Keyword(s): clinical expertise, decision making, evidence-based
Clinical Expertise: Inevitable and Necessary for Clinical Decisions
RONNIE DETRICH (The Wing Institute)
Abstract: Practitioners must make many clinical decisions daily. The basis for those decisions has come under scrutiny in recent years. Evidence-based practice (EBP) has been characterized as a decision-making framework in which decisions are influenced by three inputs: (1) best available evidence (2) clinical expertise (3) client values and context. To date most of the scholarly attention on EBP has been devoted to best available evidence. In this paper, we examine the construct of clinical expertise and its role in decision making. By recognizing expertise as a variable, the field can begin to talk explicitly about it and consider methods for improving it. We argue that judgments are inevitable in a field as complex as applied behavior analysis. Without judgment there is no analysis and practitioners become technicians implementing off-the-shelf interventions. Drawing from other disciplines, we propose a definition that is relevant to behavior analysts. We then argue that responsible professional conduct requires practitioners be explicit about the rationale for their recommendations. Formulating this rationale requires an understanding of the variables that influence decisions including biases and preferences.

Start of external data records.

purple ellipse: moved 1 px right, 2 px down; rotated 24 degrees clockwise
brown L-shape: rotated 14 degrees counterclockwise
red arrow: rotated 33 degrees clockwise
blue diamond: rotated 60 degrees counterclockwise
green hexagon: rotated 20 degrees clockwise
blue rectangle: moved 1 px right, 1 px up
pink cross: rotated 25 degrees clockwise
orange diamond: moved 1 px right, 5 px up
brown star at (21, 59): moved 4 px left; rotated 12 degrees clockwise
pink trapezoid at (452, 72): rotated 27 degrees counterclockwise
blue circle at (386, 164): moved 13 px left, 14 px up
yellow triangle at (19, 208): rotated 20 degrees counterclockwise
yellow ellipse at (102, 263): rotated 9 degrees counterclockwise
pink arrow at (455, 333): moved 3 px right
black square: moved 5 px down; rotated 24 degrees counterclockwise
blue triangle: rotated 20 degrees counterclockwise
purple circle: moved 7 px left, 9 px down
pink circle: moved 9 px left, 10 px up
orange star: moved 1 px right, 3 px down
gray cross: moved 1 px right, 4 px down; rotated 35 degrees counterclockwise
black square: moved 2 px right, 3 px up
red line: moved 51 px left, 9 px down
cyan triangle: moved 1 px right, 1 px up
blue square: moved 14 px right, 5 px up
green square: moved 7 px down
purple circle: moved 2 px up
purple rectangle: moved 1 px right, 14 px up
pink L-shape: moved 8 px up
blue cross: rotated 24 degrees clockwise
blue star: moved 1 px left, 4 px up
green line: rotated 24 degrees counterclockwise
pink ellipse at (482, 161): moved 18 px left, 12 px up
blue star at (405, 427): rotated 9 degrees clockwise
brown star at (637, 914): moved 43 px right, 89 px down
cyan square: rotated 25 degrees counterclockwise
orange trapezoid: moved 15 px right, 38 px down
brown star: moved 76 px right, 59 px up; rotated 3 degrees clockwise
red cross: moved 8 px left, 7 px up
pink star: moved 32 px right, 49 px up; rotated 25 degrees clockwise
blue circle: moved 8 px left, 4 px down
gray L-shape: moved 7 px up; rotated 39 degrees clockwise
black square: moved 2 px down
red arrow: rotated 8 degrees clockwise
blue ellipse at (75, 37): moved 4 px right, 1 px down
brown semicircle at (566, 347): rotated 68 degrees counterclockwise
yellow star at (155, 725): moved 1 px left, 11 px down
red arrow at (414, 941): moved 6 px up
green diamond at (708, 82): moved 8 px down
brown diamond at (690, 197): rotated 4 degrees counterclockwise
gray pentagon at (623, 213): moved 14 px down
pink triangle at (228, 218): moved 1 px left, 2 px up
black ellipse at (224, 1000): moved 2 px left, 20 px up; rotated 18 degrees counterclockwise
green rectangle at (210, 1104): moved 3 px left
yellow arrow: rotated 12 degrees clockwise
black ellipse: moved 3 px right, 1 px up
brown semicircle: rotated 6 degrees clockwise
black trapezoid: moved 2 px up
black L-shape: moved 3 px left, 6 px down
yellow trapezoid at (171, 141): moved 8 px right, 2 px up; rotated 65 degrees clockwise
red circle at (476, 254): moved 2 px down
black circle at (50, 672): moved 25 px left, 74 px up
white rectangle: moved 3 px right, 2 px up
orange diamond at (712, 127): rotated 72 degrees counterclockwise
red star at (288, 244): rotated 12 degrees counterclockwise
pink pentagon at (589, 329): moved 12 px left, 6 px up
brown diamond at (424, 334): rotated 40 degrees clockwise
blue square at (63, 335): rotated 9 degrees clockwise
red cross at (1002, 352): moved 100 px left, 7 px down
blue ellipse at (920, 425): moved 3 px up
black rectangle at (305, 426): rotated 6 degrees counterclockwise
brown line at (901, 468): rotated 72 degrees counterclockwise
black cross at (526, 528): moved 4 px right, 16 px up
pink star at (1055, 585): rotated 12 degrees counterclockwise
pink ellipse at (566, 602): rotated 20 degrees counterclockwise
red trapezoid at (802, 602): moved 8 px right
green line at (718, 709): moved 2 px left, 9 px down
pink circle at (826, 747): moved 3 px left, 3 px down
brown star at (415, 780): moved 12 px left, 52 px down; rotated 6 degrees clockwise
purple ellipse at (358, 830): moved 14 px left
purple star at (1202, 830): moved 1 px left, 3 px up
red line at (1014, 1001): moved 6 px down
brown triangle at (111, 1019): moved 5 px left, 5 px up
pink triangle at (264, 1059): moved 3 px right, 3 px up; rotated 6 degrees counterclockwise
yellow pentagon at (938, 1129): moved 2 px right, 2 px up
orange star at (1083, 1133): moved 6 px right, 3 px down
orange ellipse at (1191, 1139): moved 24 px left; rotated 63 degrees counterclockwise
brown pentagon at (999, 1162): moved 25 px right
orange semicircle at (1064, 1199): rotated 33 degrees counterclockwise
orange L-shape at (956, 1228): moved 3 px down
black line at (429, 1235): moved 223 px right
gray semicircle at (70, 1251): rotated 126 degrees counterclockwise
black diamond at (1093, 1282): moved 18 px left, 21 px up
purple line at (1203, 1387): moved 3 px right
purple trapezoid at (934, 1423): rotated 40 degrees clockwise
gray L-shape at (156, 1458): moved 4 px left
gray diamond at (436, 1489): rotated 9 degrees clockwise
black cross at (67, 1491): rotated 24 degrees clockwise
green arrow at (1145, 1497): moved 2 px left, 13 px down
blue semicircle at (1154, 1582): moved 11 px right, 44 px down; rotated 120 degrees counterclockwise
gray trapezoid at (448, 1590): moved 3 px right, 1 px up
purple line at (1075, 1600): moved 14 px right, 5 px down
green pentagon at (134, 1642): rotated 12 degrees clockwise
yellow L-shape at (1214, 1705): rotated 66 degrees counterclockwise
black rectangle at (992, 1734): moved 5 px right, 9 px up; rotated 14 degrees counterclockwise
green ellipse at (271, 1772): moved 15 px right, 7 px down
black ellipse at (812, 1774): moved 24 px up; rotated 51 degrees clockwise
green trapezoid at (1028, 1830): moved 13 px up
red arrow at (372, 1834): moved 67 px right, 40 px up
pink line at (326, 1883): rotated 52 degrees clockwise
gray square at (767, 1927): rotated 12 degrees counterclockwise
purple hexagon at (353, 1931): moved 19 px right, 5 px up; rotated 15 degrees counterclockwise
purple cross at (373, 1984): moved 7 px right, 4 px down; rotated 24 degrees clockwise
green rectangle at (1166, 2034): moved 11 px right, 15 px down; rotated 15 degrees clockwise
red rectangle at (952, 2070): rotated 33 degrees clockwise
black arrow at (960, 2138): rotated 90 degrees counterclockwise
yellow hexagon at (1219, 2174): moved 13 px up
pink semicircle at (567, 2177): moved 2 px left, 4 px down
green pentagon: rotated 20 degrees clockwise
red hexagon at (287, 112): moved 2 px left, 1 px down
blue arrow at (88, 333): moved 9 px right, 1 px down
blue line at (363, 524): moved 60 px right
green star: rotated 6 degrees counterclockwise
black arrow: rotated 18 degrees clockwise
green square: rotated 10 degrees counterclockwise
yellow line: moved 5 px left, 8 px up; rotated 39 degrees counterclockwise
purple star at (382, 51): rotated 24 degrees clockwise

A Functional Assessment of Clinical Expertise in Applied Behavior Analysis
KATIE WOLFE (University of South Carolina)
Abstract: Clinical expertise is a critical component of evidence-based practice and the effective, ethical practice of applied behavior analysis. The central role of clinical expertise suggests the importance of identifying variables that influence the development and maintenance of this repertoire. This paper will provide a functional assessment of clinical expertise, including motivating operations, discriminative stimuli, and consequences that influence clinical expertise. We will discuss organizational variables that impact behavior-analytic practice such as the Behavior Analyst Certification Board Guidelines for Responsible Conduct, state and national policies, rules and contingencies of the clinician’s employing organization, as well as client outcomes, and the clinician’s training program. Methods for improving clinical expertise will also be discussed, including 1) altering contingencies at the organizational and policy levels, 2) supporting constant practitioner contact with and analysis of client outcome data, and 3) directly targeting the development of clinical expertise in training programs through coursework and supervised fieldwork.